Exercice écrit —
Traduisez en anglais, s'il vous plaît, cette phrase du texte fourni : « Au nom de la nécessité de répondre à la concurrence, il faut rentabiliser au maximum les entreprises. »

Texte fourni —
=-=-=-=-=

Une des premières nécessités pour dépasser ces difficultés est de comprendre que les attaques en cours, même si elles prennent des formes spécifiques contre les " entreprises " de service public, ont une origine qui dépasse largement ce cadre, et des conséquences qui touchent l'ensemble des travailleurs et des travailleuses, du public comme du privé, travailleurs pris au sens large et incluant, évidemment, les chômeurs. Au nom de la nécessité de répondre à la concurrence, il faut rentabiliser au maximum les entreprises. D'où une politique systématique de baisse des coûts — coût du travail par blocage des salaires et par licenciements massifs, baisse de la part patronale des charges sociales, baisse des coûts des services (transport, communication, formation...) —, mais aussi de déréglementation généralisée, qui touche aussi bien les services publics que les droits collectifs des travailleurs, le code du travail par exemple.

=-=-=-=-=

Listing brut —
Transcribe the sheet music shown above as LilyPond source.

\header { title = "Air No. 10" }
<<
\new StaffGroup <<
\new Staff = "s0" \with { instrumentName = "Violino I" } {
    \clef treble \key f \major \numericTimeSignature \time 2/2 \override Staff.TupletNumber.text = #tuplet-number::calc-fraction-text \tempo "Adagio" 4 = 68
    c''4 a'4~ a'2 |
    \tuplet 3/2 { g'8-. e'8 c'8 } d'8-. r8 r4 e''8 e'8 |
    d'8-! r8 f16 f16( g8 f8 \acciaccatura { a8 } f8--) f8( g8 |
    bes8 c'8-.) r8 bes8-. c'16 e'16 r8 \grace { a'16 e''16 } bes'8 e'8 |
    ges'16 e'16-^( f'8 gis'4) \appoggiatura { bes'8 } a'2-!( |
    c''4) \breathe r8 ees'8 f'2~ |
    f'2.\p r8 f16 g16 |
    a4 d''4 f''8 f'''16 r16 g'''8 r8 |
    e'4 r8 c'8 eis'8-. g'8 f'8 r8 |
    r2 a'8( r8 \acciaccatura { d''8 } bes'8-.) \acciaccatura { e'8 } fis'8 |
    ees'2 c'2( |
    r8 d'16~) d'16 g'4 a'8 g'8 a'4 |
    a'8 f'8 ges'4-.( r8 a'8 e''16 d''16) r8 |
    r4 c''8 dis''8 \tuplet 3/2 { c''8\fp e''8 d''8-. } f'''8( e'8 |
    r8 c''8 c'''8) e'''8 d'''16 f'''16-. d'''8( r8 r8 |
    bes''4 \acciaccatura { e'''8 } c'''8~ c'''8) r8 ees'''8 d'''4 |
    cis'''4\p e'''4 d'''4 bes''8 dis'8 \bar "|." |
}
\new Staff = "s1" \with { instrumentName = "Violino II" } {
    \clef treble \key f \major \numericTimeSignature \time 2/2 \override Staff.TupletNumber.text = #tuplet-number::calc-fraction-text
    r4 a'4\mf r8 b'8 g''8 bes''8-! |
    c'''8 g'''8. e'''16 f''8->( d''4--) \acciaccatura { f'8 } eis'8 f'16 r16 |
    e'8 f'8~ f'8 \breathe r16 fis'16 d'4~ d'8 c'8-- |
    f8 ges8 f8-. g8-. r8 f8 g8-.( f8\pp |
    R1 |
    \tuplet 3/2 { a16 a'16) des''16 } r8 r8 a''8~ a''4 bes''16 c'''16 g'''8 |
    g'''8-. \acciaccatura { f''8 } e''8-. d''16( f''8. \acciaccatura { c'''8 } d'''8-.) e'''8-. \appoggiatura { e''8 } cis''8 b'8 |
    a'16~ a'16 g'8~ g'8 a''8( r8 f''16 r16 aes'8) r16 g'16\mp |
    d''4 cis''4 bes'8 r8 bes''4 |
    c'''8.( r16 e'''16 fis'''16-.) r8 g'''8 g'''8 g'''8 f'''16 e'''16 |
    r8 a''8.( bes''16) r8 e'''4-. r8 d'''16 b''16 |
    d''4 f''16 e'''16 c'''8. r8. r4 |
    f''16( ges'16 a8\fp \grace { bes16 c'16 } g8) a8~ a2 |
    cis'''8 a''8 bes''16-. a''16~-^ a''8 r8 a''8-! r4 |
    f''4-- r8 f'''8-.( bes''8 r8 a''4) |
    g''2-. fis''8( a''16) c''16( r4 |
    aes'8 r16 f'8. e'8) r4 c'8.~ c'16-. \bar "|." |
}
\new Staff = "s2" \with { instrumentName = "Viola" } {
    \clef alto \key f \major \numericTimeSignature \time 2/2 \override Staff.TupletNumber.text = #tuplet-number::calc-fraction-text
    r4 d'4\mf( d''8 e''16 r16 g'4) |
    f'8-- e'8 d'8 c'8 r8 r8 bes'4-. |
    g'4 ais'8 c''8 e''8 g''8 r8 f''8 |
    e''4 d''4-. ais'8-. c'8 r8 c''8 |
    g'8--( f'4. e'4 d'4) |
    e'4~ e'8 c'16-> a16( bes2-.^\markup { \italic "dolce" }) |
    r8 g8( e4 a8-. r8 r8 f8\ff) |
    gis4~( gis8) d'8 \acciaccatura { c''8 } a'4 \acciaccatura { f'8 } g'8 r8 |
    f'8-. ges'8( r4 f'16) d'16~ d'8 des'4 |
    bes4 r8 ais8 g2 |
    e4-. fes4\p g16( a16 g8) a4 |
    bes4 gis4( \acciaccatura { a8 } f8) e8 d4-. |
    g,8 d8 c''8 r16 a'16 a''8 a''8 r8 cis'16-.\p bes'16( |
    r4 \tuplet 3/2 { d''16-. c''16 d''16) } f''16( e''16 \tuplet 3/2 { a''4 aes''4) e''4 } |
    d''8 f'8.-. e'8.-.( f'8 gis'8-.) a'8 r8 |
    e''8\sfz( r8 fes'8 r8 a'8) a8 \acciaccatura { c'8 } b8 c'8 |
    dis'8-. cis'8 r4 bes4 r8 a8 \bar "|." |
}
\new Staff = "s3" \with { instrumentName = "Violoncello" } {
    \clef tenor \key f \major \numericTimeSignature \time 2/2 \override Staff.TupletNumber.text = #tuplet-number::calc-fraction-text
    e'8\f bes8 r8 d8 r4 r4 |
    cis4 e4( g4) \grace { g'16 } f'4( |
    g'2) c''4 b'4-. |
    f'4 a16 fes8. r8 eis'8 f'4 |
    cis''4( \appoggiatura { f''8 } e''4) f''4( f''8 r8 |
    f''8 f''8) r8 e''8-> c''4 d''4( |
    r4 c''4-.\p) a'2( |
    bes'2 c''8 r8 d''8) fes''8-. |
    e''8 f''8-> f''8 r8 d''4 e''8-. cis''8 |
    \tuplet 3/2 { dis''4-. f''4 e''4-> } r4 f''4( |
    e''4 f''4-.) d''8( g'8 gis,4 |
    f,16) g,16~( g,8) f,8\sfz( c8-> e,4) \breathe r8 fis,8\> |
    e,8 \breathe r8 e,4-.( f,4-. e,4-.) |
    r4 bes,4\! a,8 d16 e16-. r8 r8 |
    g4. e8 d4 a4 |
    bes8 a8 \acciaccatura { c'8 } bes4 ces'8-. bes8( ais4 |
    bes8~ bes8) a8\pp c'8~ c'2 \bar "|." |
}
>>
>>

=-=-=-=-=

Tâche accomplie —
In the name of the need to respond to competition, companies must be made as profitable as possible.